Instrução dada A:
Responda, com base no trecho do documento abaixo, marcando as respostas com (i), (ii) e (iii):
(i) Desde que ano Trevor-Roper propiciou outra interpretação acerca da visão de Tawney sobre "a ascensão da gentry"?
(ii) Por meio de quais obras se faz o contraponto entre Marx e Victor Hugo examinado por Izabel Marson?
(iii) Segundo a exposição de Vera Lucia Vieira, onde se encontram os pilares que estruturam a base do poder político do capital?

Modesto Florenzano apresenta os caminhos do revisionismo na historiografia contemporânea da Revolução Inglesa. Traça um paralelo com a historiografia francesa e examina as confluências e diferenças que apontam para essa “herança conflituosa”. Considera François Furet e Lawrence Stone como as principais figuras desse “embate”, que põe de ponta-cabeça os resultados do conhecimento histórico sobre o processo revolucionário. No caso inglês, desde 1953, Trevor-Roper propiciou outra interpretação acerca da visão de Tawney sobre “a ascensão da gentry”, simplesmente negando sua condição de classe empreendedora e capitalista. Acabava por inverter o caráter e o significado de seu ser revolucionário. Modesto sinaliza que a historiografia conservadora, com referência ao revisionismo francês, vai além, passando a negar a própria existência da revolução. Respondendo às principais questões do debate em solo inglês, o historiador destaca o vigor das análises de Thompson, Christopher Hill, Hobsbawm e Perry Anderson, nessas “batalhas espetaculares”.
Izabel Marson retoma as interpretações históricas de Marx e de Victor Hugo no que tange ao Golpe de Estado de 2 de dezembro de 1851. O contraponto se faz por meio das obras O Dezoito Brumário de Luís Bonaparte e Napoleão, o pequeno. Golpe de Estado que inaugura pelas armas o II Império francês e dissolve a República Parlamentar. Victor Hugo, que jogara seu prestígio na eleição presidencial de Luis Bonaparte, agora, desiludido, parte para o ataque. Marson resgata a qualidade da narrativa-testemunho, mas aponta para os limites dos princípios e métodos praticados pela historiografia liberal francesa. O dramaturgo francês é levado à inevitável comparação com a grandeza de um, o tio, e a pequenez política e moral do sobrinho, Napoleão III. Do prisma marxiano, é o processo histórico que torna inteligível os movimentos de indivíduos, grupos, classes sociais, nos episódios do 2 de dezembro e seus desdobramentos. No confronto, a narrativa de Victor Hugo elide a complexidade histórico-social, reduzindo as tramas sociais às ações de um indivíduo. “O acontecimento propriamente dito aparece em sua obra como um raio caído de um céu azul”. Por isto, analisando os eventos políticos, Marx especifica como a luta de classes engendrou “as circunstâncias e condições que possibilitaram a uma personagem medíocre e grotesca desempenhar um papel de herói”.
Vera Lucia Vieira, num esforço exemplar, expõe os limites e as possibilidades das constituições burguesas. Enfrentando questões espinhosas das relações entre iluminismo, liberalismo, constitucionalismo e também o fluxo da democracia para formas autocráticas no bojo das lutas de classe, a autora aponta para a determinação ontonegativa da politicidade que perpassa o aparato jurídico da dominação proprietária. Do prisma marxiano, mostra como os passos constitucionais não se separam dos conflitos práticos que se estampam na consolidação conservadora após os processos sociais advindos com as revoluções burguesas. É na própria organização social, em sua disposição assimétrica, que se encontram os pilares que estruturam a base do poder político do capital. E não na busca da inteligência ou vontade políticas. Com as intervenções revolucionárias da classe trabalhadora, os proprietários, em sua resposta contra-revolucionária, sedimentaram seu mando com uma legislação feroz e violenta regrando a mobilização das classes subalternas.

Registros brutos:
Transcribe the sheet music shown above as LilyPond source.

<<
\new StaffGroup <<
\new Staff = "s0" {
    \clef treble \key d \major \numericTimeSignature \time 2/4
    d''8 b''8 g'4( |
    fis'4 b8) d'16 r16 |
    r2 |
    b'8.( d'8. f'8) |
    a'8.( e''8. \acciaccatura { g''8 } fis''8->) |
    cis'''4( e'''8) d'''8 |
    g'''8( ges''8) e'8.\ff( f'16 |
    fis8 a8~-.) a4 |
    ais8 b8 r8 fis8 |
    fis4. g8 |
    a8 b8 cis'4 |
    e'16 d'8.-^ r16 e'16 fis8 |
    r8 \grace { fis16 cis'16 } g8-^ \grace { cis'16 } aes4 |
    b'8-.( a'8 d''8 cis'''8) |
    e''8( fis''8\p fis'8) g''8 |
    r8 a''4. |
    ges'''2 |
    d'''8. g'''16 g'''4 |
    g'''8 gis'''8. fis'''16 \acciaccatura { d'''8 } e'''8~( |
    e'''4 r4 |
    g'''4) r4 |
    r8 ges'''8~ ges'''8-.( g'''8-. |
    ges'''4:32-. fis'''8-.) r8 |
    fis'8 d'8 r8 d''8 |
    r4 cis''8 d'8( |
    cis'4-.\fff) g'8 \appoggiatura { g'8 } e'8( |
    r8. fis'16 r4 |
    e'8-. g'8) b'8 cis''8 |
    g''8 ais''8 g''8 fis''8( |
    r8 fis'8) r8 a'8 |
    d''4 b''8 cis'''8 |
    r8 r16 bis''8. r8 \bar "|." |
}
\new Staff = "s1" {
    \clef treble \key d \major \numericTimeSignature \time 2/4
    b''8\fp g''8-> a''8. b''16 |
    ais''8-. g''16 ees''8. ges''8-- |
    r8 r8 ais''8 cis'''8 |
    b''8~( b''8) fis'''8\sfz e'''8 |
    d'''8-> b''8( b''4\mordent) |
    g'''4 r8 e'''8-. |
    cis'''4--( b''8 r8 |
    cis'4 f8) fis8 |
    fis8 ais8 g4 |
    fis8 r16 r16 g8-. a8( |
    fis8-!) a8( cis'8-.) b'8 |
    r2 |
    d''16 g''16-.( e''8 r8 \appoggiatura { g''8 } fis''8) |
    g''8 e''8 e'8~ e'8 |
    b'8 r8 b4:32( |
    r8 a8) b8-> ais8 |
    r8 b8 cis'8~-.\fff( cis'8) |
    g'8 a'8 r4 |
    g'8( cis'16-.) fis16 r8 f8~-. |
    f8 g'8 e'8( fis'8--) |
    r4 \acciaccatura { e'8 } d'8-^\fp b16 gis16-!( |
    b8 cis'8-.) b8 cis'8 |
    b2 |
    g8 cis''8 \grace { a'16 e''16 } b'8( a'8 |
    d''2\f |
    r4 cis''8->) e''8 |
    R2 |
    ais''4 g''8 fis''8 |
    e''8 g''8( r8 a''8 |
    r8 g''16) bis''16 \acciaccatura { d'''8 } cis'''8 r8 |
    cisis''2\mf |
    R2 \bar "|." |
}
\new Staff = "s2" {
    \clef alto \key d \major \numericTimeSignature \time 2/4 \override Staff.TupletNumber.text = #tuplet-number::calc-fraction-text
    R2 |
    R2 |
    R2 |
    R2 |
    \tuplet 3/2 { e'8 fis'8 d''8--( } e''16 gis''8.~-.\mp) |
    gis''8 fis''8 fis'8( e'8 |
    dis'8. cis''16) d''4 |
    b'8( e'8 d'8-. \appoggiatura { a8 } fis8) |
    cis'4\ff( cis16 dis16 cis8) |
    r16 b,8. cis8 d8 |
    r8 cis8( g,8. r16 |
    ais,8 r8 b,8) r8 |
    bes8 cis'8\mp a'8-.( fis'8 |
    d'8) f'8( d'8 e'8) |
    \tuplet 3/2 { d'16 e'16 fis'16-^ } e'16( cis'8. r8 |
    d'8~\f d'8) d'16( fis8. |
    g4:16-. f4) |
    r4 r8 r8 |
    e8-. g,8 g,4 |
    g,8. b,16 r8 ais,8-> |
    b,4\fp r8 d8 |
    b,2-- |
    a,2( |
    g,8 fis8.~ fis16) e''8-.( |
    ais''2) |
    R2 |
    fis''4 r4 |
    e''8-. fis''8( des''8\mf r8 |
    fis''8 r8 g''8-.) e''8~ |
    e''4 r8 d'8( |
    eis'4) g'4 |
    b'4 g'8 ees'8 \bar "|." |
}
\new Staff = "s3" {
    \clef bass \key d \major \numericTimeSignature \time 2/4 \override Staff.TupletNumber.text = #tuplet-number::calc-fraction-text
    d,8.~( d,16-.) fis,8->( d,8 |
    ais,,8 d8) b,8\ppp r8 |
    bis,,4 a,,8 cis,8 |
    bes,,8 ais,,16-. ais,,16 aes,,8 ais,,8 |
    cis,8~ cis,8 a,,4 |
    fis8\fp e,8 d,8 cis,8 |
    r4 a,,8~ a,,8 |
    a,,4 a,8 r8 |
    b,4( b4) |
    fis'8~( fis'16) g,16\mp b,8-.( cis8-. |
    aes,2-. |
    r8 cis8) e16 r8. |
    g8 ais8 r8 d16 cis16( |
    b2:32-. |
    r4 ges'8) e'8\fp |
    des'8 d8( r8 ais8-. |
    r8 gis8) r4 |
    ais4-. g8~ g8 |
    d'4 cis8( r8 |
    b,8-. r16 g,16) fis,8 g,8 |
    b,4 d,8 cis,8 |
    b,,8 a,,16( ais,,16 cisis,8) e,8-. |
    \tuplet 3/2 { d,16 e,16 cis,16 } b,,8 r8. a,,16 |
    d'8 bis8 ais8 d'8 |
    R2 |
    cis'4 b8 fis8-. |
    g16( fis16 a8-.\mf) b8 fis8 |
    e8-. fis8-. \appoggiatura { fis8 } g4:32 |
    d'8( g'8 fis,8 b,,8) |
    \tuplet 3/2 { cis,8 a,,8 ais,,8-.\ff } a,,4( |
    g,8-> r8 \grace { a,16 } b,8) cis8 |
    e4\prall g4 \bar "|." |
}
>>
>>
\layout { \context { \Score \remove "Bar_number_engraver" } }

Instrução dada B:
Quais linhas dos registros acima trazem a palavra "appoggiatura"? Reúna todas elas.

Resposta completa A:
(i) Desde 1953.
(ii) O Dezoito Brumário de Luís Bonaparte e Napoleão, o pequeno.
(iii) Na própria organização social, em sua disposição assimétrica.

Resposta completa B:
    cis'4-.\fff) g'8 \appoggiatura { g'8 } e'8( |
    d''16 g''16-.( e''8 r8 \appoggiatura { g''8 } fis''8) |
    b'8( e'8 d'8-. \appoggiatura { a8 } fis8) |
    e8-. fis8-. \appoggiatura { fis8 } g4:32 |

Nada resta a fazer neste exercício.